Airships are becoming promising platforms for Earth observing in emergency (e.g., nature disaster surveillance). Dynamic scheduling plays a very critical role in dealing with emergent tasks. In this paper, we devise a novel agent-based scheduling mechanism. In contrast to the traditional contract net protocol, our mechanism has a bidirectional announcement mechanism, and the collaborative process consists of forward announcements from the perspective of tasks and backward announcements from the perspective of resources to jointly accomplish the scheduling. Additionally, we devise calculation rules of the bidding values in both forward and backward announcements and two heuristics for selecting contractors. Based on the bidirectional announcement mechanism, we propose an agent-based dynamic scheduling (ABDS) strategy for scheduling Earth-observing tasks on multiple airships. The ABDS scheme employs the fair competition principle of a roulette wheel and the dynamic adjustment principle of a buffer pool to solve the problem of local searching and to improve the load balancing of resources.
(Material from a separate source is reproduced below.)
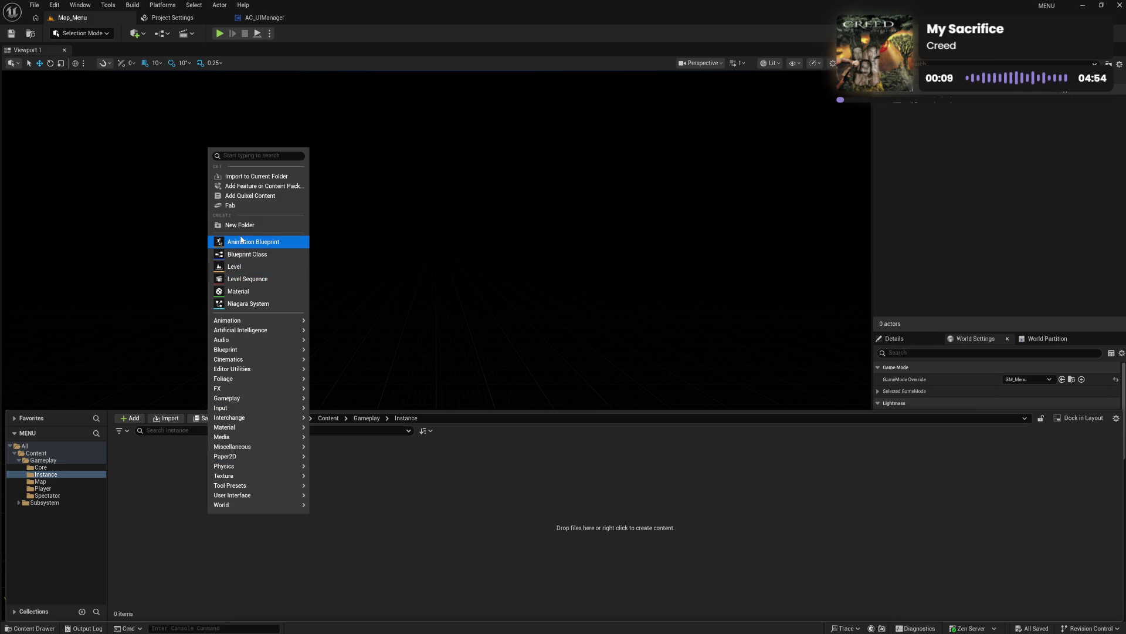
left_click(246, 255)
type("ga")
Extensive experiments were carried out to evaluate the performance of ABDS by comparing it with a unidirectional announcement (UA) scheduling algorithm and a genetic algorithm. In addition, the sensitivity of the priority parameter to the system performance is evaluated. Experimental results show that ABDS significantly outperforms the scheduling quality of UA and that it is suitable for the Earth-observing task scheduling on multiple airships in emergency.